About the FAX CSID/TSID on OSX 10.6.8 Snow Leopard

Call me a dinosaur. Here it is August 2014, and I am still using an Indigo iBook G3 running OSX 10.2.8 (Jaguar) on my home network because it can be used as a FAX machine. (And, well, for the approximately biannual Internet outage wherein I need to revert to dial-up and share the connection … which works surprisingly well for most day-to-day stuff. But I digress.) I've been running the long-discontinued PageSender software which was actually pretty nice, but the other day, it failed to bother to send a PDF. I figured it was a good idea to retire the iBook for its modem duties and just buy a USB modem. I opted for a USRobotics USR5637 56K USB Modem (from TigerDirect because I've been buying stuff from them since the 1990s).

It installed pretty easily and I was able to add it as a FAX modem per the System Preferences:Print & Fax page. One thing that I noticed was there was no place to enter the Called Subscriber ID (CSID) which is usually the same as the Transmitting Subscriber ID (TSID) and what I always thought was called the "Station ID" although my physical FAX machine's instructions simply refers to "Entering your name and phone number." In short, when you send a FAX, your phone number and TSID appear at the top of the page (and you can view the CSID of the FAX you just called). But in OSX 10.6.8 (Snow Leopard), there is only a space for "FAX Number".

My first reaction was to try and install PageSender to no avail: the installer failed to start on Snow Leopard.

So then I started digging. I started a free FAX account so I could experiment. I set the FAX number to my real FAX number and sent a FAX successfully. Both the FAX number and TSID appeared as that number. Next, I took a peek at the internal options: I opened a terminal session and (well, after some digging) entered:

defaults read /Library/Preferences/com.apple.print.FaxPrefs

Which resulted in:

{
EmailFax = 0;
FaxNumber =
(my FAX number);
PrintFax = 0;
PrinterID = "

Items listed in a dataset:
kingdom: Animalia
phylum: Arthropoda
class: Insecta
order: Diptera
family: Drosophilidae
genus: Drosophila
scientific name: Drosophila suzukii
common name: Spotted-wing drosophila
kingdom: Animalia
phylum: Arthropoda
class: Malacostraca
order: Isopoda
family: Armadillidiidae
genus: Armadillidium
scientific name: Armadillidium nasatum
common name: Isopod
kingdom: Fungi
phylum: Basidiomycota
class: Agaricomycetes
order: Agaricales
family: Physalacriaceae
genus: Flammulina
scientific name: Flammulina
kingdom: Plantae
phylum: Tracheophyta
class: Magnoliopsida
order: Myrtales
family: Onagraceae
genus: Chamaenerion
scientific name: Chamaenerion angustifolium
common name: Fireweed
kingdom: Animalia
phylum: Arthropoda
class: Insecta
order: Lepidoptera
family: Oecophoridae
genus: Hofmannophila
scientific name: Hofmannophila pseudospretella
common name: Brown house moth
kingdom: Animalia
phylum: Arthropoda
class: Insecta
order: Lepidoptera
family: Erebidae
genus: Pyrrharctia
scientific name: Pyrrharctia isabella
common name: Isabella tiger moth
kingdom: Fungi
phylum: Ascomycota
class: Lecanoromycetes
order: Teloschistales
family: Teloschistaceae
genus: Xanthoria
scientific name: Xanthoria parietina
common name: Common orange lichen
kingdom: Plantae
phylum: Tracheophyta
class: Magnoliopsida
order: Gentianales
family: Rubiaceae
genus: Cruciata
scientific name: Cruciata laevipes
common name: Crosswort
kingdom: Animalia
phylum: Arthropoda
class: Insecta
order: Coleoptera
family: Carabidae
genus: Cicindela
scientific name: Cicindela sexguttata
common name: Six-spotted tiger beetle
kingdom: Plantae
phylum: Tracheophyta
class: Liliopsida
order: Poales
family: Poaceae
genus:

• [Task instructions]:
1. In the post about FAX settings on Snow Leopard, which modem did the writer buy to take over the iBook's modem duties?
2. Carry on the post about FAX settings on Snow Leopard from the point where it stops.

• [Expected results]:
1. A USRobotics USR5637 56K USB Modem.

2.
(my default printer)";
ReceiveFaxID = "USRobotics_56K_Modem";
RingCount = 1;
SaveFax = 1;
SavePath = "
(my FAX receive folder)";
"device-uri" = "fax://dev/cu.usbmodem0000001";
}

It appears, therefore, that there is no place to enter a proper CSID/TSID. Tinkering with the preferences again, I tried entering text into the FAX number field—assuming it was indeed a substitute for the CSID/TSID. Indeed, this replaced "FaxNumber" in my FaxPrefs.

I looked around for modem logs, but that wasn't an option … only some error logs existed which could be accessed through the wackadoodle CUPS HTTP interface. If you have OSX, you can probably link to http://127.0.0.1:631/ and muck around with things you probably shouldn't touch.

Another thought was to try setting the CSID directly in the FAX modem. Once upon a time, Hayes-compatible modems connected through RS-232 interfaces and had internal non-volatile memory to store settings, although back then, the S-registers could only contain one byte and it was rare to find more than tens of bytes of storage inside a modem. I found an old article on Apple.com which defined a clunky way to do it and it got me to access the modem. At first I couldn't see what I was typing, so I entered an ATE1 to enable command echo. Man, that takes me back … the first time I typed it was somewhere around 1987 and the last time was probably more than 20 years ago.

There exists a "standard" Hayes-compatible AT command +FLID="local ID" which is used to set the local ID in a TSI or CSI frame. But it's only supported with modems that have Class 2 FAX support: AT+FCLASS=? returns 0,1,8 which apparently means the USRobotics modem supports data (0), Class 1 FAX (1), and voice commands (8). The latter of which interestingly implies I could use it as an answering machine … maybe.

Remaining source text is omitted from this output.